As I said, it's a complex task. You'll basically need to iterate over all of the words in all of the pages to be able to determine it (although you can stop as soon as a match is made, since then you know that there's text in that area).

You can search for a specific word using a similar method and the getPageNthWord method.

Thanks for your response!

I tried using the following code to find a page that contains no more than 42 words and does not contain the word "Part n", when n is a digit. However, Acrobat freezes. Can't figure out why. Any sugestions? Thanks!

var FilterWord, numWords;

  for (var i = 0; i < this.numPages -2; i++)

  {

  numWords = this.getPageNumWords(i);

  for (var j = 0; j < numWords; j++)

  {

  var FilterWord = this.getPageNthWord(i, j);

  if (numWords < 42 && FilterWord !== ("Part " + [0-9]))

  {

  DO SMTH HERE

  }

  }

  }

There are several issues with your code. The main one is this piece of code: ("Part " + [0-9]))

This is not a valid expression. You might want to look into regular expressions for this comparison.

Also, keep in mind that the getPageNthWord method only returns one word at a time, so it can return "Part" and then "0" or "1", etc., for the next word, but not together.

Hi try67,

Thank you for your input! I'll check the regex. However, even if I remove the digits, Acrobat still dies on me.

BTW, how can I search for the word "part" with the first letter capitalized only?

Thank you!

Your comparison already does that, since it's case-sensitive.

OK, I see. Thank you!

When I remove the [0-9] wildcard, it takes ages for the script to run (on a 2500 page document ). However, it seems to ignore the instruction to search for the "Part" on a page (and if found, skip this page), and still executes the action that comes after the if condition even if the number of words is <42. Any ideas why this happens?

Thank you!

It executes the action when numWords < 42 and the word is not "Part".

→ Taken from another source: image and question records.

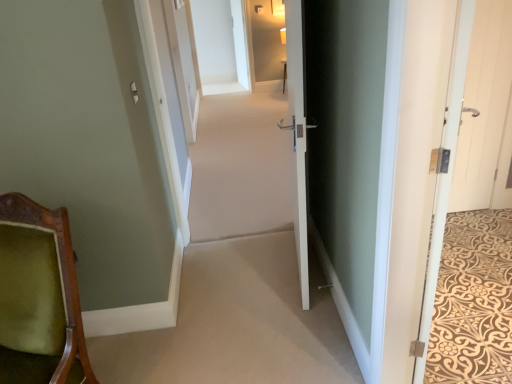
Identify the location of white glossy door at center, which appears as the 1th door when viewed from the left. (298, 135).

What do you see at coordinates (241, 166) in the screenshot?
I see `beige carpet at center` at bounding box center [241, 166].

Where is `white wood door at right, which is the 2th door in left-to-right order`? white wood door at right, which is the 2th door in left-to-right order is located at coordinates (472, 131).

Looking at the image, does beige carpet at center seem bigger or smaller compared to white wooden door at right, the second door from the right?

Clearly, beige carpet at center is larger in size than white wooden door at right, the second door from the right.

Is beige carpet at center not within white wooden door at right, the second door from the right?

Absolutely, beige carpet at center is external to white wooden door at right, the second door from the right.

Consider the image. Is beige carpet at center taller or shorter than white wooden door at right, the 3th door positioned from the left?

In the image, beige carpet at center appears to be taller than white wooden door at right, the 3th door positioned from the left.

Do you think white glossy door at center, which ranks as the 4th door in right-to-left order, is within white wooden door at right, the 3th door positioned from the left, or outside of it?

white glossy door at center, which ranks as the 4th door in right-to-left order, exists outside the volume of white wooden door at right, the 3th door positioned from the left.

From a real-world perspective, is white glossy door at center, which ranks as the 4th door in right-to-left order, physically above white wooden door at right, the second door from the right?

Yes, from a real-world perspective, white glossy door at center, which ranks as the 4th door in right-to-left order, is on top of white wooden door at right, the second door from the right.

From the picture: Is the depth of white glossy door at center, which ranks as the 4th door in right-to-left order, greater than that of white wooden door at right, the 3th door positioned from the left?

Yes, the depth of white glossy door at center, which ranks as the 4th door in right-to-left order, is greater than that of white wooden door at right, the 3th door positioned from the left.

Measure the distance from white glossy door at center, which appears as the 1th door when viewed from the left, to white wooden door at right, the second door from the right.

white glossy door at center, which appears as the 1th door when viewed from the left, is 29.82 inches away from white wooden door at right, the second door from the right.

Is the depth of white glossy door at center, which appears as the 1th door when viewed from the left, less than that of white wood door at right, which is the 2th door in left-to-right order?

No, it is not.

Is white wood door at right, which is the 2th door in left-to-right order, at the back of white glossy door at center, which ranks as the 4th door in right-to-left order?

No, white glossy door at center, which ranks as the 4th door in right-to-left order, is not facing the opposite direction of white wood door at right, which is the 2th door in left-to-right order.

Which is in front, point (300, 52) or point (466, 123)?

The point (300, 52) is more forward.

Considering the sizes of objects white wooden door at right, the second door from the right, and white glossy door at center, which appears as the 1th door when viewed from the left, in the image provided, who is smaller, white wooden door at right, the second door from the right, or white glossy door at center, which appears as the 1th door when viewed from the left,?

white wooden door at right, the second door from the right, is smaller.

Is point (444, 32) less distant than point (298, 80)?

Yes.

Considering the relative positions of white wooden door at right, the 3th door positioned from the left, and white glossy door at center, which ranks as the 4th door in right-to-left order, in the image provided, is white wooden door at right, the 3th door positioned from the left, to the right of white glossy door at center, which ranks as the 4th door in right-to-left order, from the viewer's perspective?

Yes, white wooden door at right, the 3th door positioned from the left, is to the right of white glossy door at center, which ranks as the 4th door in right-to-left order.

From a real-world perspective, is white wooden door at right, the 3th door positioned from the left, located beneath white glossy door at center, which appears as the 1th door when viewed from the left?

Yes, from a real-world perspective, white wooden door at right, the 3th door positioned from the left, is beneath white glossy door at center, which appears as the 1th door when viewed from the left.

Looking at this image, measure the distance between white wooden door at right, the second door from the right, and white wood door at right, the third door positioned from the right.

A distance of 4.31 feet exists between white wooden door at right, the second door from the right, and white wood door at right, the third door positioned from the right.

Is white wooden door at right, the 3th door positioned from the left, oriented towards white wood door at right, which is the 2th door in left-to-right order?

No, white wooden door at right, the 3th door positioned from the left, is not facing towards white wood door at right, which is the 2th door in left-to-right order.

Does white wooden door at right, the second door from the right, have a lesser width compared to white wood door at right, the third door positioned from the right?

Correct, the width of white wooden door at right, the second door from the right, is less than that of white wood door at right, the third door positioned from the right.

The image size is (512, 384). Find the location of `the 1st door to the right of the white wood door at right, which is the 2th door in left-to-right order, starting your count from the anchor`. the 1st door to the right of the white wood door at right, which is the 2th door in left-to-right order, starting your count from the anchor is located at coordinates (417, 177).

Which of these two, green velvet chair at lower left or white wood door at right, which is the 2th door in left-to-right order, is wider?

With larger width is green velvet chair at lower left.

Is green velvet chair at lower left looking in the opposite direction of white wood door at right, which is the 2th door in left-to-right order?

No.

Can you see green velvet chair at lower left touching white wood door at right, which is the 2th door in left-to-right order?

No, green velvet chair at lower left is not with white wood door at right, which is the 2th door in left-to-right order.

Is white wood door at right, which is the 2th door in left-to-right order, located within green velvet chair at lower left?

No, green velvet chair at lower left does not contain white wood door at right, which is the 2th door in left-to-right order.

Does green velvet chair at lower left have a lesser height compared to white glossy door at center, which appears as the 1th door when viewed from the left?

Yes, green velvet chair at lower left is shorter than white glossy door at center, which appears as the 1th door when viewed from the left.

Does green velvet chair at lower left have a larger size compared to white glossy door at center, which appears as the 1th door when viewed from the left?

Indeed, green velvet chair at lower left has a larger size compared to white glossy door at center, which appears as the 1th door when viewed from the left.

Measure the distance between green velvet chair at lower left and white glossy door at center, which appears as the 1th door when viewed from the left.

The distance of green velvet chair at lower left from white glossy door at center, which appears as the 1th door when viewed from the left, is 1.13 meters.

Would you say green velvet chair at lower left is to the left or to the right of white glossy door at center, which appears as the 1th door when viewed from the left, in the picture?

Based on their positions, green velvet chair at lower left is located to the left of white glossy door at center, which appears as the 1th door when viewed from the left.

Which door is the 2nd one when counting from the front of the beige carpet at center? Please provide its 2D coordinates.

[(417, 177)]

Locate an element on the screen. This screenshot has width=512, height=384. the 1st door above the white wooden door at right, the second door from the right (from the image's perspective) is located at coordinates (298, 135).

Estimate the real-world distances between objects in this image. Which object is closer to white wooden door at right, the second door from the right, white glossy door at center, which appears as the 1th door when viewed from the left, or green velvet chair at lower left?

Based on the image, white glossy door at center, which appears as the 1th door when viewed from the left, appears to be nearer to white wooden door at right, the second door from the right.

Estimate the real-world distances between objects in this image. Which object is further from beige carpet at center, white wood door at right, the third door positioned from the right, or white glossy door at center, which ranks as the 4th door in right-to-left order?

Among the two, white wood door at right, the third door positioned from the right, is located further to beige carpet at center.

Consider the image. Looking at the image, which one is located closer to white wooden door at right, the 3th door positioned from the left, beige carpet at center or white glossy door at center, which ranks as the 4th door in right-to-left order?

white glossy door at center, which ranks as the 4th door in right-to-left order, lies closer to white wooden door at right, the 3th door positioned from the left, than the other object.

Estimate the real-world distances between objects in this image. Which object is further from white glossy door at center, which ranks as the 4th door in right-to-left order, beige carpet at center or white wood door at right, the 4th door from the left?

beige carpet at center.

Which object lies further to the anchor point white wooden door at right, the second door from the right, white glossy door at center, which ranks as the 4th door in right-to-left order, or white wood door at right, which is counted as the first door, starting from the right?

Based on the image, white wood door at right, which is counted as the first door, starting from the right, appears to be further to white wooden door at right, the second door from the right.

Which object lies nearer to the anchor point white wood door at right, the 4th door from the left, white wood door at right, the third door positioned from the right, or white wooden door at right, the 3th door positioned from the left?

white wood door at right, the third door positioned from the right.

From the image, which object appears to be nearer to white glossy door at center, which ranks as the 4th door in right-to-left order, white wood door at right, the third door positioned from the right, or green velvet chair at lower left?

white wood door at right, the third door positioned from the right, lies closer to white glossy door at center, which ranks as the 4th door in right-to-left order, than the other object.

From the image, which object appears to be nearer to white wood door at right, which is the 2th door in left-to-right order, beige carpet at center or white glossy door at center, which appears as the 1th door when viewed from the left?

white glossy door at center, which appears as the 1th door when viewed from the left.

Where is `door positioned between white wood door at right, which is the 2th door in left-to-right order, and white glossy door at center, which ranks as the 4th door in right-to-left order, from near to far`? door positioned between white wood door at right, which is the 2th door in left-to-right order, and white glossy door at center, which ranks as the 4th door in right-to-left order, from near to far is located at coordinates (417, 177).

Where is `plain between green velvet chair at lower left and white glossy door at center, which ranks as the 4th door in right-to-left order, in the horizontal direction`? This screenshot has width=512, height=384. plain between green velvet chair at lower left and white glossy door at center, which ranks as the 4th door in right-to-left order, in the horizontal direction is located at coordinates (241, 166).

This screenshot has width=512, height=384. I want to click on door positioned between white wooden door at right, the 3th door positioned from the left, and white wood door at right, which is counted as the first door, starting from the right, from near to far, so click(x=298, y=135).

Locate an element on the screen. The height and width of the screenshot is (384, 512). door between green velvet chair at lower left and white wood door at right, which is the 2th door in left-to-right order, from left to right is located at coordinates (298, 135).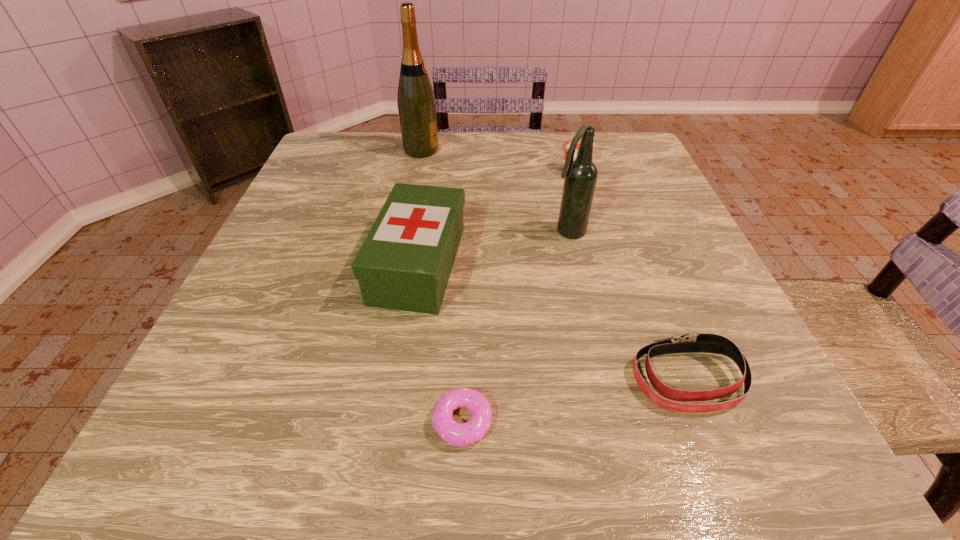
In order to click on object present at the near right corner in this screenshot , I will do `click(690, 342)`.

Find the location of a particular element. The width and height of the screenshot is (960, 540). vacant region at the far edge of the desktop is located at coordinates (479, 134).

In the image, there is a desktop. Where is `vacant space at the near edge`? This screenshot has height=540, width=960. vacant space at the near edge is located at coordinates (492, 470).

Where is `vacant area at the left edge`? The image size is (960, 540). vacant area at the left edge is located at coordinates (296, 213).

Where is `vacant space at the right edge`? Image resolution: width=960 pixels, height=540 pixels. vacant space at the right edge is located at coordinates (659, 328).

Identify the location of vacant space at the far left corner of the desktop. The width and height of the screenshot is (960, 540). (380, 137).

In the image, there is a desktop. At what (x,y) coordinates should I click in order to perform the action: click on vacant space at the far right corner. Please return your answer as a coordinate pair (x, y). Looking at the image, I should click on (631, 150).

Where is `vacant area between the doughnut and the fifth shortest object`? The width and height of the screenshot is (960, 540). vacant area between the doughnut and the fifth shortest object is located at coordinates (516, 327).

The image size is (960, 540). In order to click on vacant space in between the alarm clock and the farthest object in this screenshot , I will do `click(498, 159)`.

At what (x,y) coordinates should I click in order to perform the action: click on vacant area that lies between the tallest object and the alarm clock. Please return your answer as a coordinate pair (x, y). This screenshot has height=540, width=960. Looking at the image, I should click on (498, 159).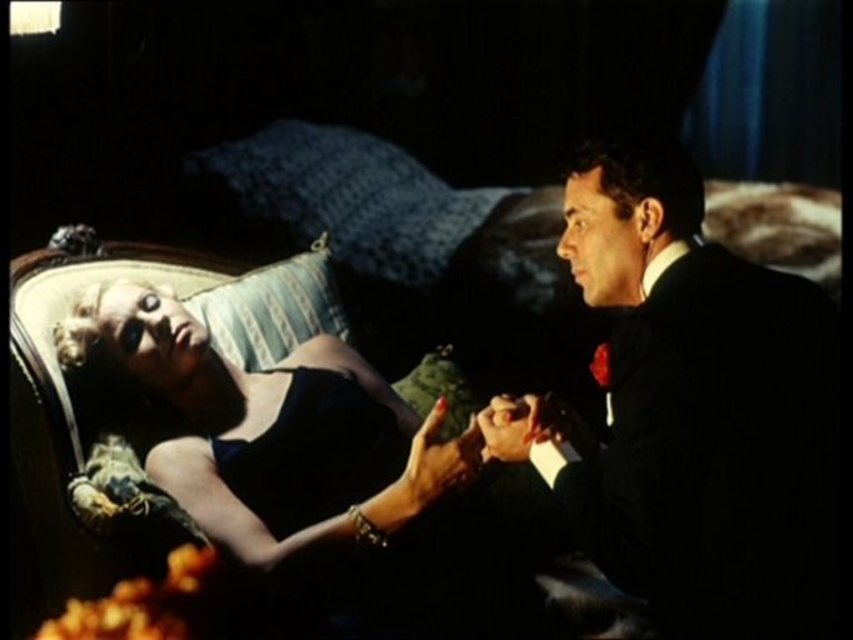
Question: Which point is closer to the camera taking this photo?

Choices:
 (A) (430, 464)
 (B) (560, 525)

Answer: (A)

Question: Can you confirm if shiny black dress at center is smaller than shiny black suit at right?

Choices:
 (A) yes
 (B) no

Answer: (B)

Question: Can you confirm if shiny black suit at right is positioned above matte black dress at center?

Choices:
 (A) yes
 (B) no

Answer: (B)

Question: Estimate the real-world distances between objects in this image. Which object is closer to the shiny black suit at right?

Choices:
 (A) shiny black dress at center
 (B) matte black dress at center

Answer: (A)

Question: Which of these objects is positioned closest to the shiny black dress at center?

Choices:
 (A) matte black dress at center
 (B) shiny black suit at right

Answer: (A)

Question: Can you confirm if shiny black dress at center is bigger than shiny black suit at right?

Choices:
 (A) yes
 (B) no

Answer: (A)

Why do look at any word of the pages with 42 or more words?

Hi Bernd,

Thank you for your response!

First of all, for some reason, running the script causes Acrobat to hang for a while (may take a couple of hours) and in the end, it ignores the instruction to find pages with less than 42 words and not containing the word Part.

I created this if statement because I was looking for a way to find pages that only contain headers and footers (in total containing less than 42 words) and nothing in the body area. In addition, I don't want the action to be applied to cover pages containing the word "Part".

Do you have any suggestion on how to improve the script? Thank you!

‌You can execute the inner for loop only when numWords < 42.

You may have changed the script but

1. Bernd's point is an excellent one: if you know the page has more than 42 words clearly there is no point checking each word.

2. The time for thousands of pages is not unreasonable if you are using JavaScript for every word on every page. This can hardly be a quick test.

3. Your code DO SMTH HERE

if (numWords < 42 && FilterWord !== ("Part " + [0-9]))

  {

  DO SMTH HERE

  }

will be executed perhaps thousands of times, and will be executed on every page with less than 42 words, for every word EXCEPT the target word. I thought you wanted to detect this case.

Hi guys,

Thank you for your response!

What I am trying to do is filtering out those pages that contain the word "Part". The script is not supposed to run the action on these pages.

As you said, testing for the presence of the word "Part" is not a good solution as the action is applied when other words are detected. I guess, the solution is creating an array of all the words that are present on the page and checking if it contains the word "Part". Am i right?

Thanks!

Hi Test Screen Name,

Thank you very much for your input! The script seems to be working properly now.

BTW, what is counted as a word by JS? Is a punctuation mark or any other char counted?

Thank you!

You could read the documentation for the getPageNthWord or add a statement to display the return value form the action to the JavaScript console.

It returns a word and no white space characters or punctuation characters between words unless asked to.